SPEAKER 2: One of the main arguments Senator Mansfield was making about that he'll veto was that the Congress had cut equal amounts of funds in other areas of the budget so that they weren't really overspending. As far as the president was concerned in his total budget, they were just reordering priorities somewhat. Did you agree with that?

SPEAKER 1: Well, basically, I agree. For instance, I think I not only agree with it. I practice it. I voted to cut or eliminate the foreign aid. I voted against the space program and the expanded program there. I voted for some cuts in the military procurement bill. I voted for more cuts than this increase represented.

SPEAKER 2: I know that you've disagreed with the president in the past on that question of hew appropriations. I remember back when I was in Washington a vote of that kind.

SPEAKER 1: I voted once before in favor of an override. That was another education bill.

SPEAKER 2: Have you--

SPEAKER 1: You see, I spent a lifetime trying to give opportunity to people, to young folks, learning opportunity. And I have a pretty high priority in that area.

SPEAKER 2: Mhm. Have you carried this view to the president?

SPEAKER 1: Yes, I expressed it to them and to his representatives. And they were here to see me. And of course, we're working on it.

SPEAKER 2: What about the busing issue? What led you to your vote against the bill yesterday?

SPEAKER 1: Well, I think the busing issue is at the present time right across the country is too much heat and not enough light. I'm sort of father of the busing legislation in our state. And busing in our state has been a tremendously important factor. And I think just for the federal government to outlaw busing is taking some positions at the federal level that ought to be optional at the local level.

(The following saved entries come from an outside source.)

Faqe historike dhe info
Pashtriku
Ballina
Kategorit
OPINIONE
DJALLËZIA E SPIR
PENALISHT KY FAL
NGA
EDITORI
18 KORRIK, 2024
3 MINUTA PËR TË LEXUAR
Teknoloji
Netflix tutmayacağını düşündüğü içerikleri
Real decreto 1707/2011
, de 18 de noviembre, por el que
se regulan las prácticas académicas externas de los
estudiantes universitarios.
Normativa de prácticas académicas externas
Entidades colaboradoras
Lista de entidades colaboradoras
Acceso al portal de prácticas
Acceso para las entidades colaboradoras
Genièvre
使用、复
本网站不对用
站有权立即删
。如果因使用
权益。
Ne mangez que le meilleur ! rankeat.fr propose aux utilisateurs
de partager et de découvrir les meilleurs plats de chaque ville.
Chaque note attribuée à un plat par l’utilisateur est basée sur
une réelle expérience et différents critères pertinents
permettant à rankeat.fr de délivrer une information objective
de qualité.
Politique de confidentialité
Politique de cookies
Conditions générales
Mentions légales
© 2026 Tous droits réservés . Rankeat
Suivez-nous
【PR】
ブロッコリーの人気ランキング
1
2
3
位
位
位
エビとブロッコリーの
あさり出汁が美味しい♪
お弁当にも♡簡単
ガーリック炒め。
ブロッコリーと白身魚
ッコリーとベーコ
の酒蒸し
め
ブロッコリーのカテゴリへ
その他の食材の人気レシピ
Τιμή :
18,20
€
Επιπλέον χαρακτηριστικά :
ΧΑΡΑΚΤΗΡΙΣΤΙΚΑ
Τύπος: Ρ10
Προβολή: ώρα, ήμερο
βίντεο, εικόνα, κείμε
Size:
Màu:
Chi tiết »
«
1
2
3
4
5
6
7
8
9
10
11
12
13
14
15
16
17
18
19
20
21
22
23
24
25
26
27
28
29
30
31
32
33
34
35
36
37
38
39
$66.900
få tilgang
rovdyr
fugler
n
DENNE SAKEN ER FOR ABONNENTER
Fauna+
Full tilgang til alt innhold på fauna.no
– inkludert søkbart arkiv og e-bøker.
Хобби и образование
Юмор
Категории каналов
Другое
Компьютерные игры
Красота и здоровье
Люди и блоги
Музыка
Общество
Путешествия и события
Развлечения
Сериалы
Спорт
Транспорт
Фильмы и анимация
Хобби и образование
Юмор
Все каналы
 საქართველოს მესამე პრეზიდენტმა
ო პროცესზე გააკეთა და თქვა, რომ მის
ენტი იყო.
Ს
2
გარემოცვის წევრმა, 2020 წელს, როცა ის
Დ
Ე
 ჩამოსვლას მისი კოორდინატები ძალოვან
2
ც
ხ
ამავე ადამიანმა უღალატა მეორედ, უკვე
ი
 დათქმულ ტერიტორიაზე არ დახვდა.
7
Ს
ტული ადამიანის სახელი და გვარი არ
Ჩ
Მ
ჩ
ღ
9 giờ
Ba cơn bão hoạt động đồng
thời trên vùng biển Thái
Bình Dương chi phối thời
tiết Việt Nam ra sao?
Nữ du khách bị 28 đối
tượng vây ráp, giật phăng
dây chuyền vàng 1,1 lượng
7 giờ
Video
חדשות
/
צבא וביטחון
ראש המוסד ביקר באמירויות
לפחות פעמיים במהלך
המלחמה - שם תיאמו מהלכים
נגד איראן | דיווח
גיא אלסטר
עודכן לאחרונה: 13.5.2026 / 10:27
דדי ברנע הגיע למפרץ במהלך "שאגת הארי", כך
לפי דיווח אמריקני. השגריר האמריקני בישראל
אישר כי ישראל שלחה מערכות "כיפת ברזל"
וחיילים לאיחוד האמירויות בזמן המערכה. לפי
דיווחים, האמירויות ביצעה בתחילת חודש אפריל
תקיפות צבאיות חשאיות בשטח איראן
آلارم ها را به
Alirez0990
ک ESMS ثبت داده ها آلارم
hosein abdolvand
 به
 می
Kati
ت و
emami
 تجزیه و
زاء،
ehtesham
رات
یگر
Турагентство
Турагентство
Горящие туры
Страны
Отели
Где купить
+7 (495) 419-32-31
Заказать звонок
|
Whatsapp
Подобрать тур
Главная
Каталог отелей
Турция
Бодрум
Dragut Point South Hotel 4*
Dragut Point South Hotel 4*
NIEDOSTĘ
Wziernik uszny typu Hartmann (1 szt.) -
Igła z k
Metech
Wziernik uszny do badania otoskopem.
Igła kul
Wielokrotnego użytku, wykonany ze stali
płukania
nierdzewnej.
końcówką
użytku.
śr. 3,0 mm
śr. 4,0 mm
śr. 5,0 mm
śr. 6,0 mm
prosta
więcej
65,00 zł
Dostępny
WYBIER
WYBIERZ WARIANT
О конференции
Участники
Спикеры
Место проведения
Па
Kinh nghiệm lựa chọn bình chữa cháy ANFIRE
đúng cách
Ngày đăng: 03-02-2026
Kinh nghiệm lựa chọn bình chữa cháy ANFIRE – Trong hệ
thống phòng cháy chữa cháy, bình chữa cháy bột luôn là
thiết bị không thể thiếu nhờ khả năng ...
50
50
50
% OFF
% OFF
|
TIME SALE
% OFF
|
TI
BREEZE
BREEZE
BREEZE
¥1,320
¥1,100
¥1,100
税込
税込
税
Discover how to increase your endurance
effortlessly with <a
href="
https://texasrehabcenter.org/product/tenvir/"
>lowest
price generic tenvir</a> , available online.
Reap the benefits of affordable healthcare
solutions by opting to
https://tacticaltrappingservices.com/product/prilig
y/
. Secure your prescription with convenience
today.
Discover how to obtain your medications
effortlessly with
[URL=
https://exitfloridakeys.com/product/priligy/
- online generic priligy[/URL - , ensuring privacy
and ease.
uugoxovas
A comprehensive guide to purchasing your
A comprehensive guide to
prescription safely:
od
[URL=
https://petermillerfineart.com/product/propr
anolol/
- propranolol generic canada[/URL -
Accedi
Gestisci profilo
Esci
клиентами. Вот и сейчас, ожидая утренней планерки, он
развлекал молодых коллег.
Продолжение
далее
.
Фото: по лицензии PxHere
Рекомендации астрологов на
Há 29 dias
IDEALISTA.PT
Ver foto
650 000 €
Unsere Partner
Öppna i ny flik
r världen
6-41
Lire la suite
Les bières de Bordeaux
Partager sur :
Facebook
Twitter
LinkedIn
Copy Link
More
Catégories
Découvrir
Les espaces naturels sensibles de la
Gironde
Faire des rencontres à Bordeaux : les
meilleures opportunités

I'm a strong believer that these decisions, how federal money should be used, ought to be made more at the local level. That's the true partnership of the local federal, state units. I don't think we should dictate everything from Washington. And certainly, we shouldn't try to write it into the constitution.

SPEAKER 2: Congressman Couey was quoted in the newspaper this morning as saying that he thought maybe the bill that was finally passed was unconstitutional. Do you share that view?

SPEAKER 1: Well, it might be. But I would leave that to the courts. But I had a strange feeling yesterday that as I listened to the debate on that bill. And then when I thought of that great man Lincoln on my Republican Party and Jefferson on the Democratic Party, I thought the House of Representatives did not have one of its fine days.

SPEAKER 2: Do you think your position on that bill is going to get you into any political trouble in the sixth district?

SPEAKER 1: I think I can fully defend it. I have to do what I think is right. And then you can forcefully defend it. I've done that for all my life. Do what makes you feel good. Do what you think is right the thing, that you can hold-- you can look at yourself-- you know, you've got to be able to look at yourself each morning when you shave and at least respect what you see there.

SPEAKER 2: Among congressional watchers in Minnesota, you're kind of an interesting Congressman because you're often quite independent in your votes as you were this week. How does that stick with your Republican colleagues?

SPEAKER 1: They would prefer that I conform more. But I put my district, my people, and my convictions first and then my party basically second.